Medical

Researchers Make Significant Progress Toward Developing a Universal Biosensor Chip

Researchers Make Significant Progress Toward Developing a Universal Biosensor Chip

Researchers have shown that chip-based sensing devices that are used to identify or evaluate chemicals have significantly improved. The accomplishments pave the way for highly sensitive portable integrated optofluidic sensing devices that could be used to run several different medical tests at once, even if they involve very different kinds of bioparticles, like DNA and viral particles, at greatly different concentrations.

As reported in Optica journal, researchers led by Holger Schmidt from the W.M. Keck Center for Nanoscale Optofluidics at the University of California, Santa Cruz (UCSC), applied new signal-processing techniques to an optofluidic chip-based biosensor.

With the aid of these developments, a mixture of nanobeads in concentrations spanning eight orders of magnitude, from attomolar to nanomolar, could be detected fluorescence in real time. By more than 10,000 times, this increases the concentration range where these sensors can function.

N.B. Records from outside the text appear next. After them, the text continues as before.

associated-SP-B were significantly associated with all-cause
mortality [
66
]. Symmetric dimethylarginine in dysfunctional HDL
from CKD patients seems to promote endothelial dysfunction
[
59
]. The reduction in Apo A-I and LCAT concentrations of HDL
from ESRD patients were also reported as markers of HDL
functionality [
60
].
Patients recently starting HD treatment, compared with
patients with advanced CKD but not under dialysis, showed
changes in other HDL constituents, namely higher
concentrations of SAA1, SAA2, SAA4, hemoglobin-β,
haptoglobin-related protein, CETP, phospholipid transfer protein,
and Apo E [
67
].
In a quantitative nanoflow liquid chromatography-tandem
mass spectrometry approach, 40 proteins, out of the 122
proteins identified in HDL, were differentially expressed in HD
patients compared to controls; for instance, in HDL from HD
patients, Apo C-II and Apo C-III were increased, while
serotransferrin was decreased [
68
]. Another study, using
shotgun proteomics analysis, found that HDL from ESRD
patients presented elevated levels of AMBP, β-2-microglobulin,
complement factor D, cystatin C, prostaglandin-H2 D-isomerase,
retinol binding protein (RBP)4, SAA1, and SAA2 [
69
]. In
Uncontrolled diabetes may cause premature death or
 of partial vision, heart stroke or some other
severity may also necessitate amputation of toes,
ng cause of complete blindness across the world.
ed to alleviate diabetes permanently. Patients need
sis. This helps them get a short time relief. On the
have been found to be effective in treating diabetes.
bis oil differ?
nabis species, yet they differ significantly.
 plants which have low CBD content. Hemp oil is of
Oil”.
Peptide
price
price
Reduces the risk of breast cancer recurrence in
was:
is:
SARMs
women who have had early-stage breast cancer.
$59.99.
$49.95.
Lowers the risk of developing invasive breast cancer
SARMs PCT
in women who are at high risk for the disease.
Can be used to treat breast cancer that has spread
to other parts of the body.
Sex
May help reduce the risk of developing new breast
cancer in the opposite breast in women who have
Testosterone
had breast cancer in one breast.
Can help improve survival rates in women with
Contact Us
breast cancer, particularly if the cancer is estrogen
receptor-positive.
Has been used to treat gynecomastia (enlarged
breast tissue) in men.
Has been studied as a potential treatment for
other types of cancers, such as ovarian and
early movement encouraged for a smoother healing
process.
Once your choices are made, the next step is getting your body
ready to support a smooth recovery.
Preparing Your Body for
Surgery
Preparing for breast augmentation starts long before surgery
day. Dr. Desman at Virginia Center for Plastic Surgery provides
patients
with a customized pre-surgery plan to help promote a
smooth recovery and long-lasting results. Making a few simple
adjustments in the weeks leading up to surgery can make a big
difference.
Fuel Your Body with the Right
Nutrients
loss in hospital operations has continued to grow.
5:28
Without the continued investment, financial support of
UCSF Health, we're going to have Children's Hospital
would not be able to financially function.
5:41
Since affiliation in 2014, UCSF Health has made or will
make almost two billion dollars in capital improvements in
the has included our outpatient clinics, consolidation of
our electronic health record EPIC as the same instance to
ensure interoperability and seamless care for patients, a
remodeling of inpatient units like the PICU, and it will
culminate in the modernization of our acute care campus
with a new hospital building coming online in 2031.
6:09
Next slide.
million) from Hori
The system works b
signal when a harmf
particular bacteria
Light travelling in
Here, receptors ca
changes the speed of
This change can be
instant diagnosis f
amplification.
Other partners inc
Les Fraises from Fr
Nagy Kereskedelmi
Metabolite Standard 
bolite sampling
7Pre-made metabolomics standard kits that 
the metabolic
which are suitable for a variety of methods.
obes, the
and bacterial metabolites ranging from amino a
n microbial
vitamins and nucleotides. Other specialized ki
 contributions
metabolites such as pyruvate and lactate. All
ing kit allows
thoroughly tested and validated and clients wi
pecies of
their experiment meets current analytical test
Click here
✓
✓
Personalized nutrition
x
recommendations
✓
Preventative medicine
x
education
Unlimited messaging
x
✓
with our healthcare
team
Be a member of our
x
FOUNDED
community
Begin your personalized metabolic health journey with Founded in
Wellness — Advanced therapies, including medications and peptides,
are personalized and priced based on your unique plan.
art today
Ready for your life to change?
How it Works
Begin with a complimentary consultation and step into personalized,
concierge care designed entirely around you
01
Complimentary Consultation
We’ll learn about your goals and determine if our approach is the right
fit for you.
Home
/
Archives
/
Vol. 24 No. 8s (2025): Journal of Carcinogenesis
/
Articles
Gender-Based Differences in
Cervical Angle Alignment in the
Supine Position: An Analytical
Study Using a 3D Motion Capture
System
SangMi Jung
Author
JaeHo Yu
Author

“This work is our latest step in developing integrated optofluidic sensing devices that are sensitive enough to detect single biomolecules and work over a very wide range of concentrations,” said Schmidt. “We have shown that this can be done with a single method, which allows us to simultaneously measure and distinguish multiple particle types at once even if they have very different concentrations.”

Creating a multipurpose testing device

Although many various chip-based testing apparatuses have been created, the majority of them concentrate on a single target or kind of test because biomolecules come in a wide variety of shapes and concentrations. For example, the concentrations of various proteins used as disease biomarkers can vary by over ten orders of magnitude.

Schmidt’s group, in collaboration with Aaron Hawkins at Brigham Young University, is working to develop a testing platform that could be used for multiple types of analyses. Optofluidic chips, which integrate optics with microfluidic channels on a silicon or plastic chip, are the foundation of this system. A laser beam is used to illuminate the particles, and a light-sensitive detector is used to measure the response from the particles.

This work is our latest step in developing integrated optofluidic sensing devices that are sensitive enough to detect single biomolecules and work over a very wide range of concentrations. We have shown that this can be done with a single method, which allows us to simultaneously measure and distinguish multiple particle types at once even if they have very different concentrations.

Holger Schmidt

The scientists have previously shown that their technology has the sensitivity required to carry out numerous types of investigations and can detect a wide range of particle types, including nucleic acids, proteins, viruses, bacteria, and cancer biomarkers.

To measure particles with high and low concentrations, they have so far used different detectors and signal analysis methods. This was important because signals from another particle type that is present at low quantities are overwhelmed if one particle type is present at very high concentrations.

Better signal processing

In the new work, Schmidt and graduate student Vahid Ganjalizadeh developed signal processing methods that can be used to detect particles in both high and low concentrations simultaneously, even if the concentrations are not known in advance.

To do this, they combined different signal modulation frequencies: Low frequency laser modulation can detect large signals from numerous particles simultaneously at high concentrations, while high frequency laser modulation can distinguish between single particles at low concentrations.

“Secondly, we implemented a feedback loop that detects when signals are really large and adjusts the input laser power accordingly,” said Schmidt. “In this way, we can detect large signals from high concentrations without overwhelming the weak signals that may be present from another species at low concentrations. This allowed us to simultaneously detect particles that were present in very different concentrations.”

Additionally, the researchers used a lightning-fast algorithm they recently created to instantly recognize single particle signals at low concentrations. Additionally, machine learning assisted in the recognition of signal patterns, allowing for the very accurate differentiation of various particle types.

“These signal analysis advances are ideal for enabling device operation at the point of care where signal quality can be poor and where data analysis is required in real time,” said Schmidt.

Distinguishing low and high concentrations

By pumping optofluidic biosensor chips with a solution of nanobeads at varying concentrations and with distinct fluorescent hues, the researchers showed their unique signal analysis methodology. Even though the yellow-green and crimson bead concentrations in the combination differed by a factor of more than 10,000, they were still able to accurately identify them.

“While this work advances a specific integrated sensor that is based on optical fluorescence signals, the signal analysis technique can be used with any type of time-dependent signal that covers a wide concentration range,” said Schmidt. “This can include different optical signals but also electrical sensors.”

Medical device company Fluxus Inc. is currently commercializing the team’s optofluidic biosensing technology. The researchers are also working to adapt their methods to study molecular products from artificial neuronal cell tissue organoids.

This project, which is part of the UCSC Center for Live Cell Genomics, an NIH Center for Excellence in Genomic Science, could provide further insight into areas such as neurogenerative disease and pediatric cancer.